Last time I checked the GPU did offer some kind of memory isolation, but that was only for their datacenter, not consumer cards.
There's not a lot of docs on how it works. It used to be entirely in the closed source driver, now it's mainly a thin bridge to the closed source firmware blob.
But yes, for more than a decade now even with consumer cards, separate user processes have separate hardware enforced contexts. This is as true for consumer cards as it is for datacenter cards. This is core to how something like webgl works without exposing everything else being rented on your desktop to public Internet. There have been bugs, but per process hardware isolation with a GPU local mmu has been tablestakes for a modern gpu for nearly twenty years.

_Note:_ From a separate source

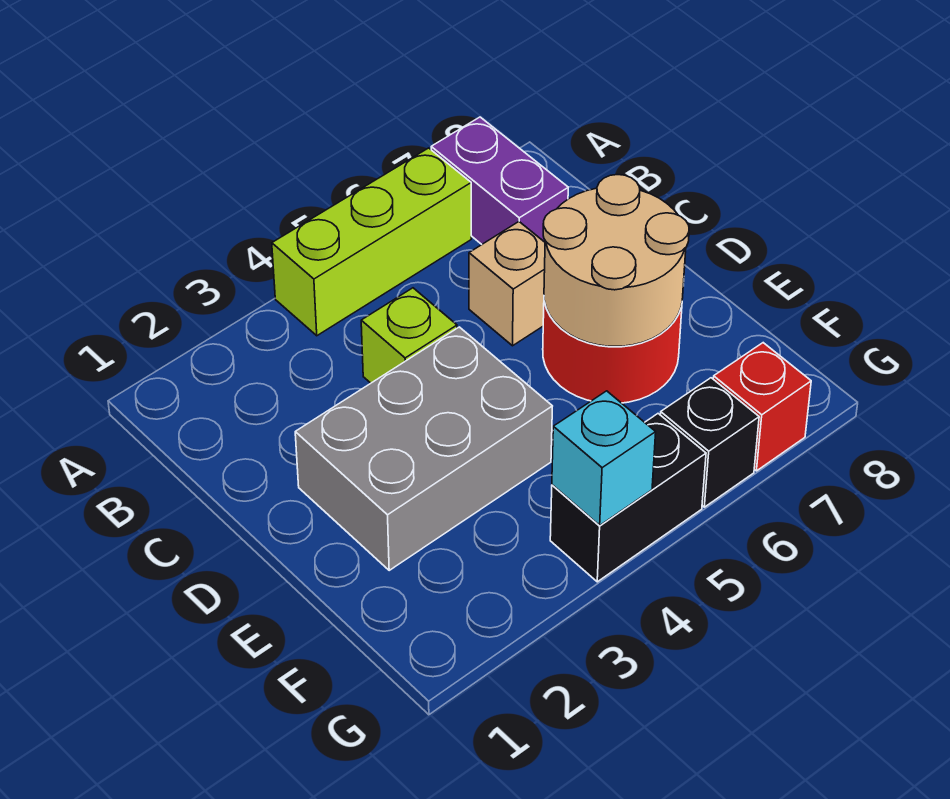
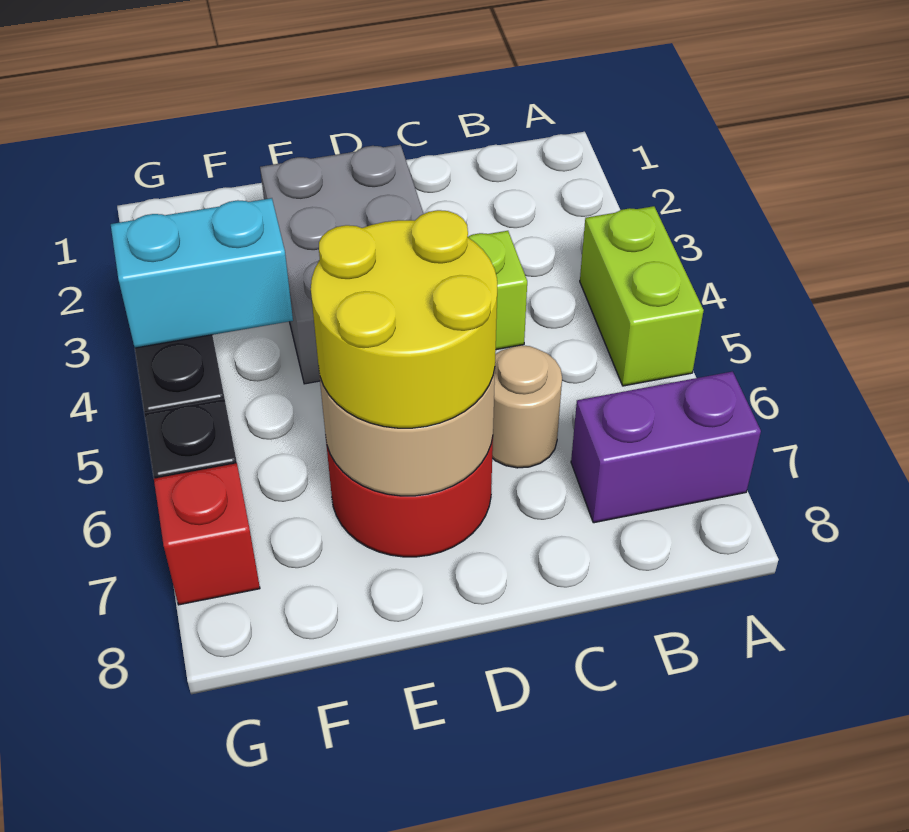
lime brick A4:A6 level 1 -> lime brick A4:A5 level 1
tan brick C6 level 1 -> tan round brick C6 level 1
none -> yellow round brick D6:E7 level 3
cyan brick G4 level 2 -> cyan brick F4:G4 level 2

What datacenter gpus expose in addition to that is multiple virtual gpus, sort of like sr-iov, where a single gpu can be exposed to multiple CPU kernels running in virtual machines.
At it's core, this device file is responsible for managing a GPU local address space, and sharing memory securely with that address space in order to have a place to write command buffers and data that the gpu can see. It doesn't really make sense without a heavy memory mapping component.
A plan 9 like model that's heavily just a standard file would massively cut into gpu performance.
I agree with you that making RDMA a more accessible commodity technology is very important for "the future of compute". Properly configuring something like RoCEv2 or Infiniband is expensive and difficult. These technologies need to be made more robust in order to be able to run on commodity networks.